Northern Rock: Labour hits out at 'fire sale' price
Labour have criticised the government's sale of Northern Rock as a poor deal for taxpayers, saying it was sold off at a "fire sale" price.
The bank, which was nationalised in 2008 following its collapse during the global credit crunch, was sold on Thursday to Virgin Money for £747m.
But the government said the sale was the "best possible deal" for taxpayers.
The chancellor has revealed the bank had to be sold by 2013 under a deal signed by the former Labour government.
This had never been made public.
But shadow Treasury minister Chris Leslie said in Parliament: "If you felt constrained by a European Union requirement to sell by the end of 2013, why didn't the government simply try to change that?

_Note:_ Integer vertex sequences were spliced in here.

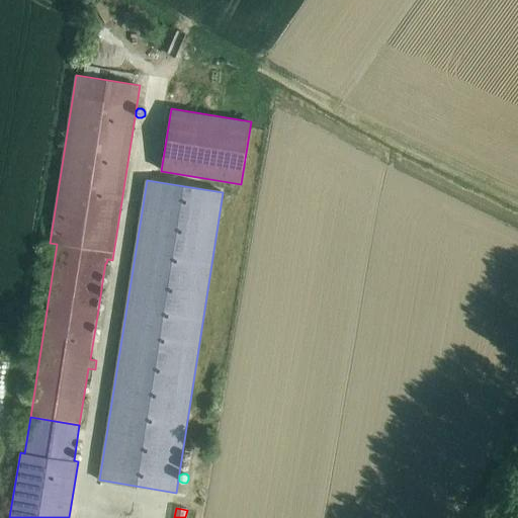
All buildings are outlined.
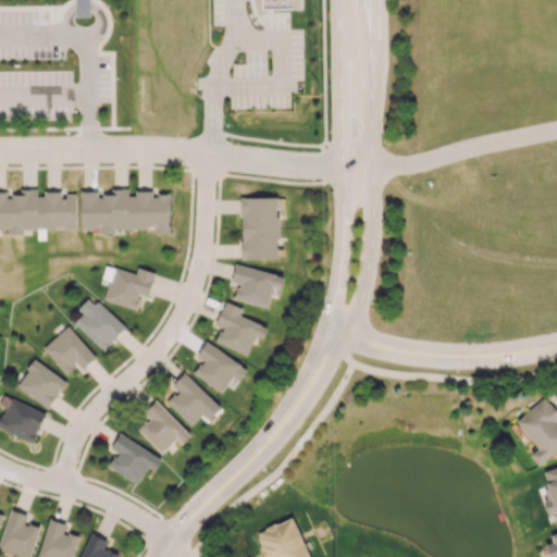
[(74,0),(75,16),(89,16),(89,0),(74,0)]
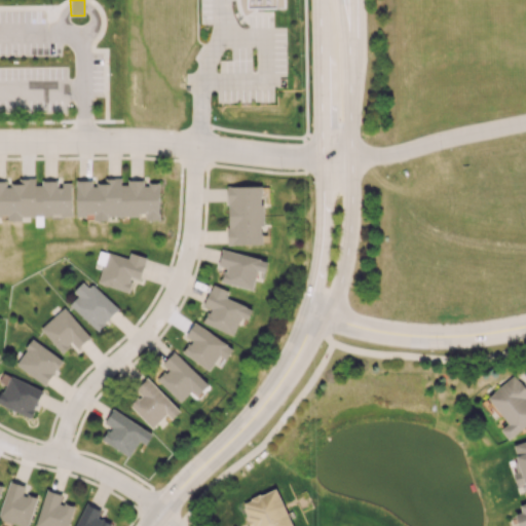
[(285,0),(248,0),(249,8),(286,8),(285,0)]
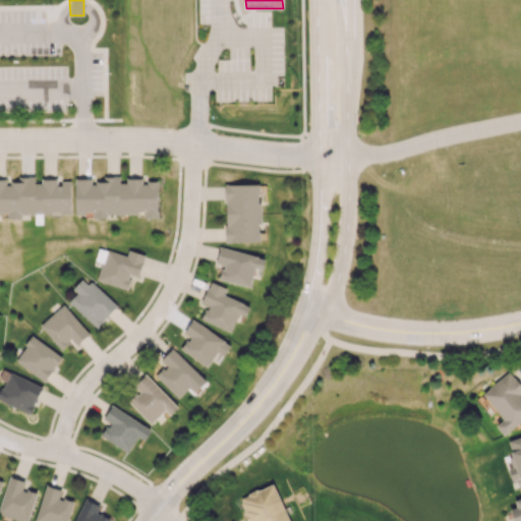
[(71,214),(71,181),(58,181),(58,180),(36,180),(36,176),(17,177),(17,182),(6,183),(6,179),(0,178),(0,213),(8,213),(8,218),(22,218),(22,215),(71,214)]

"If you are now suggesting this is a bad deal for the taxpayer and you would rather have waited, why didn't you ask the European Commission for an extension?"
"With the British economy flat-lining for over a year, bank shares in decline and a deepening crisis in the eurozone, he could have made the case that circumstances had changed."
Financial Secretary Mark Hoban said that the sale offered the "best possible deal" for taxpayers.
"Given we were advised Northern Rock plc would have been likely to remain loss-making at least well into 2012, which would have depleted taxpayer resources still further, agreeing a sale now was even more imperative."
Mr Leslie had sent a letter to Mr Osborne last week, raising concerns about the value and timing of the sale.
In his reply, Mr Osborne said that, under the deal negotiated by his predecessor Alistair Darling with the European Commission over state aid to banks, the government had to sell the majority of its stake by the end of 2013.
That deal with European authorities "left the new government with a limited window to get Northern Rock Plc back into the private sector," Mr Osborne said.
The government also said the sale's valuation of Northern Rock's "price-to-book value ratio" - that is, its assets minus its liabilities - is higher than peers Barclays, Lloyds TSB or the Royal Bank of Scotland.
The previous Labour government in 2010 split the bank into two, Northern Rock plc, and Northern Rock (Asset Management), into which was placed its bad debt.
The so-called "bad bank" was saddled with the cost of being bailed out and still owes the Treasury £21bn.
The government has said it had no plans to sell Northern Rock (Asset Management).
The sale of Northern Rock plc is expected to be completed on 1 January 2012.
BBC business editor Robert Peston has said as taxpayers had injected £1.4bn into Northern Rock in 2010, the sale would see a loss of somewhere between £400m and £650m.
But there is the potential for the Treasury to receive a further £280m over the next few years.